TELKODER Genel Sekreteri Rıdvan Uğurlu, telekom sektörü mü büyük yoksa bilişim sektörü mü tartışmalarının gölgesinde, bu iki alanın BHT-Bilgi ve Haberleşme Teknolojileri olarak birleşmeye doğru gittiğini söyledi. Uğurlu, birleşme alanın adının ne olması gerektiğinin de ayrı bir tartışma konusu olduğunu söyledi. Rıdvan Uğurlu, konuya ilişkin olarak şunları söyledi:
“Ülkemizde şimdiye kadar telekomünikasyon ve bilişim alanları aynı başlık altında toplanarak bilişim sektörü olarak adlandırılmaktadır. Avrupa Birliği’nde ise bu alan biraz daha genişletilerek, ‘Bilgi toplumu ve medya’ olarak tanımlanmaktadır.
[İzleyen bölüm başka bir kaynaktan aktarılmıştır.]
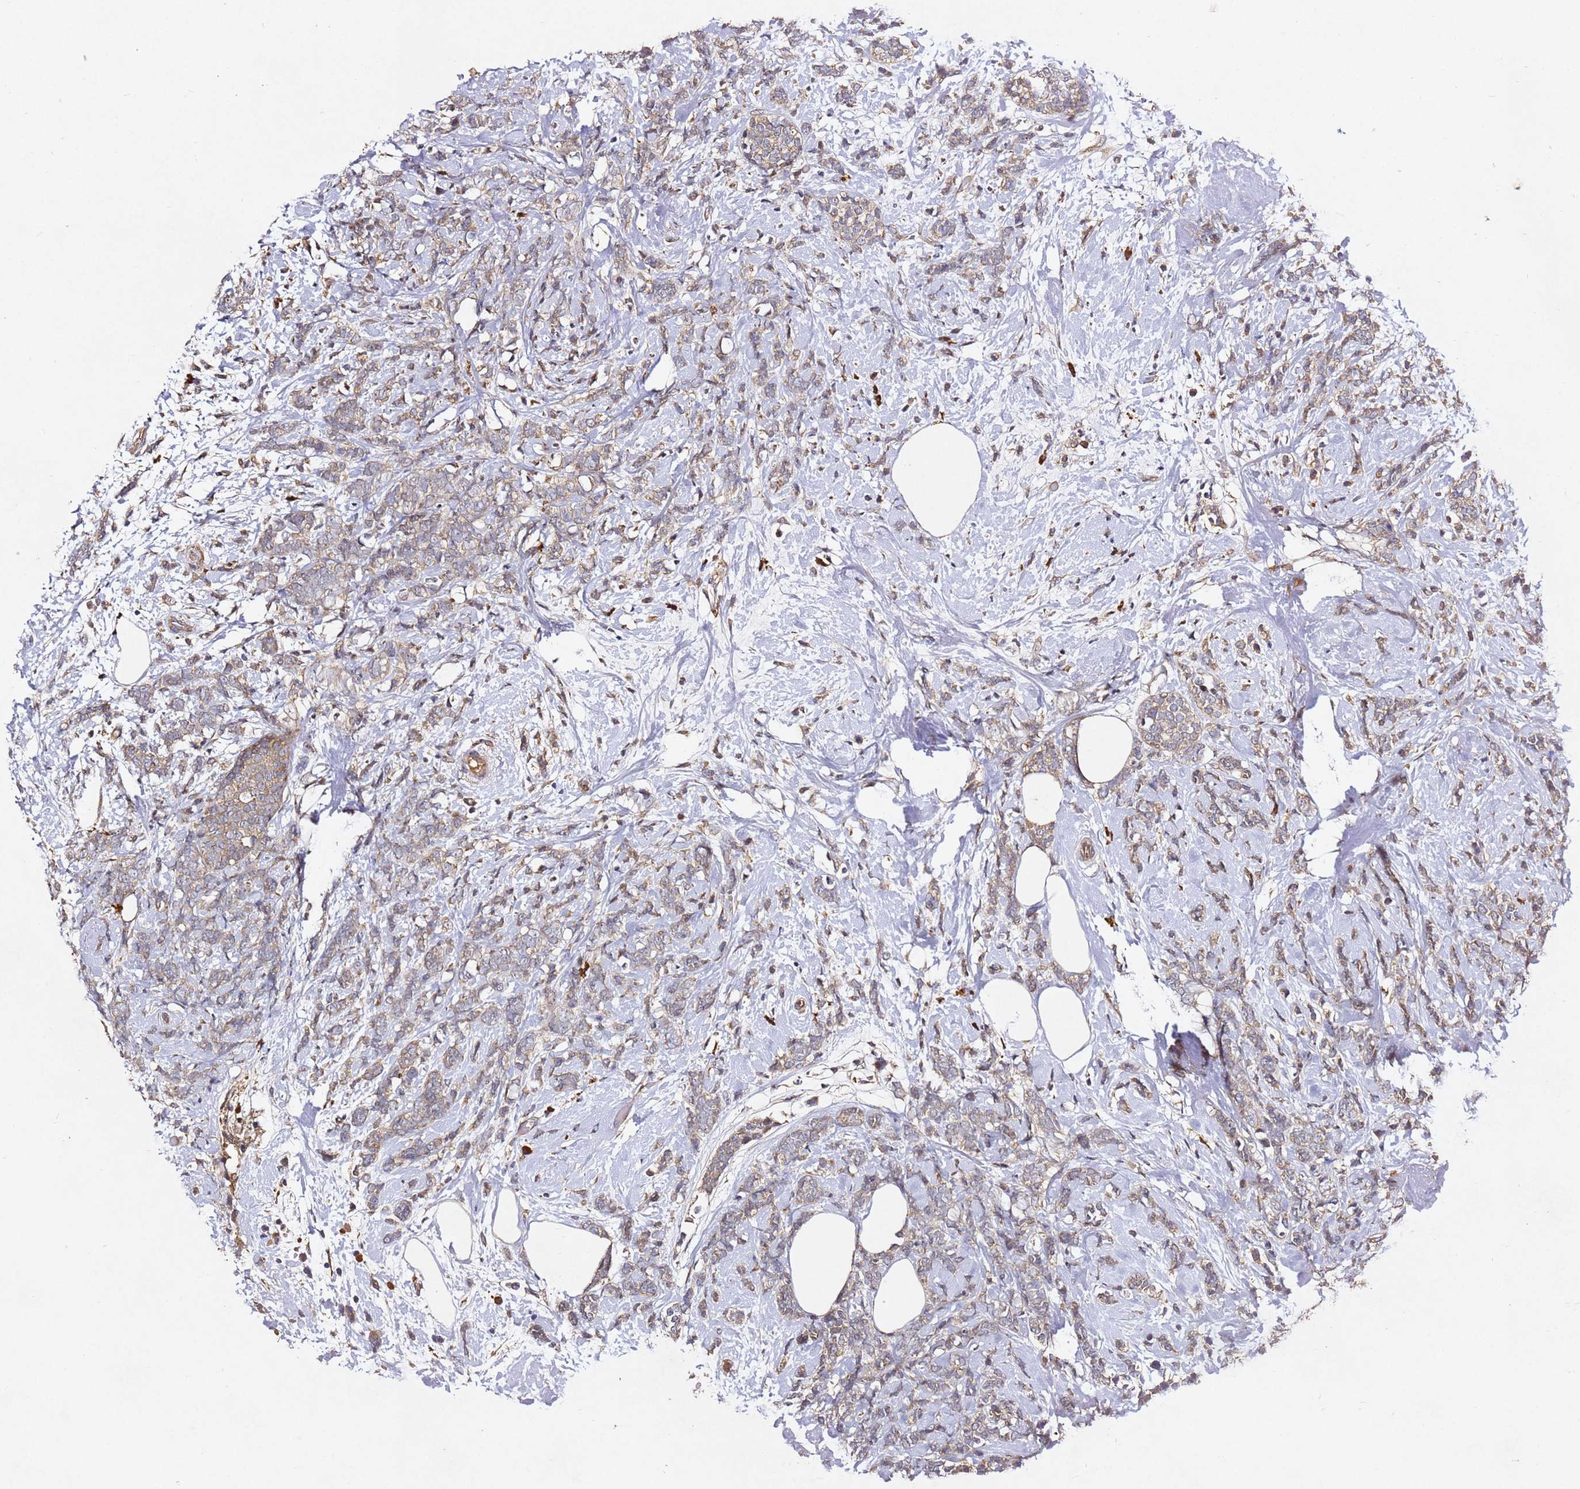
{"staining": {"intensity": "weak", "quantity": ">75%", "location": "cytoplasmic/membranous"}, "tissue": "breast cancer", "cell_type": "Tumor cells", "image_type": "cancer", "snomed": [{"axis": "morphology", "description": "Lobular carcinoma"}, {"axis": "topography", "description": "Breast"}], "caption": "Approximately >75% of tumor cells in human breast cancer (lobular carcinoma) display weak cytoplasmic/membranous protein expression as visualized by brown immunohistochemical staining.", "gene": "ALG11", "patient": {"sex": "female", "age": 58}}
Türkiye ile müzakereler de bu başlık altında yürütülmektedir.
Sektörün adını kimin koyduğu ve adının koyulmasında hangi unsurların dikkate alındığı tam olarak bilinmemekle birlikte büyüklük, teknoloji, ilk başlayan olma, söylenme kolaylığı, anlaşılma kolaylığı, kulağa hoş gelme vs. gibi gerekçeler ileri sürülebilir.”
Uğurlu, çeşitli kaynaklara göre 2006 yılı BHT-Bilişim ve Haberleşme Teknolojileri sektörü toplam gelirinin 20 Milyar Dolar olduğunun tahmin edildiğini ifade ederek, bu rakamın içerisinde 12-13 Milyar Dolar’ın telekomünikasyon işletmeciliği (Türk Telekom, GSM işletmecileri ve yeni işletmeciler) gelirleri olduğunu kaydetti. 1-1.5 Milyar Dolar’ın da telekomünikasyon teçhizatı ve hizmet gelirleri, geri kalan 6-7 Milyar Dolar’ın ise BT-Bilişim Teknolojileri sektörü gelirleri olduğunu anlattı.
Uğurlu, büyüklük açısından ele alındığında, telekomünikasyon alanından elde edilen gelirlerin çok daha büyük olmasına rağmen, bu sektörün bilişim sektörü olarak tanımlanmasının doğru bir yaklaşım olmadığını ifade etti. Uğurlu, açıklamasını şu şekilde sürdürdü:
“Bu sektörün bilişim sektörü olarak tanımlanması, telekomünikasyon alanının bilişim sektörünün bir alt kümesi olduğu izlenimi vermesi nedeniyle yanlış uygulamalara sebep olmaktadır. Örneğin e-İcra Kurulu’nda 3 bilişim sivil toplum kuruluşu (STK) yer almasına rağmen, telekomünikasyon sektörünü temsil eden STK bulunmamaktadır ve bu büyük bir eksikliktir.
Bir diğer yanlış tanımlama ise, telekomünikasyon sektörünün kendi içinde yaşanmaktadır. Devlet kurumlarımızın, siyasilerimizin ve bürokratlarımızın konuşmalarından ve davranışlarından, telekomünikasyon sektörünü Türk Telekom, Türksat ve 3 GSM işletmecisinden ibaret olduğunu anladıkları anlaşılmaktadır. Halbuki, sektörde bir çok alanda yeni lisanslı işletmecilerde yer almaya başlamışlardır. Bu işletmecilerin pazardan aldıkları pay bu gün için küçük olabilir, ancak serbestleşmenin gerçekleşmesi ile bu pay çok daha büyük noktalara gelecektir.”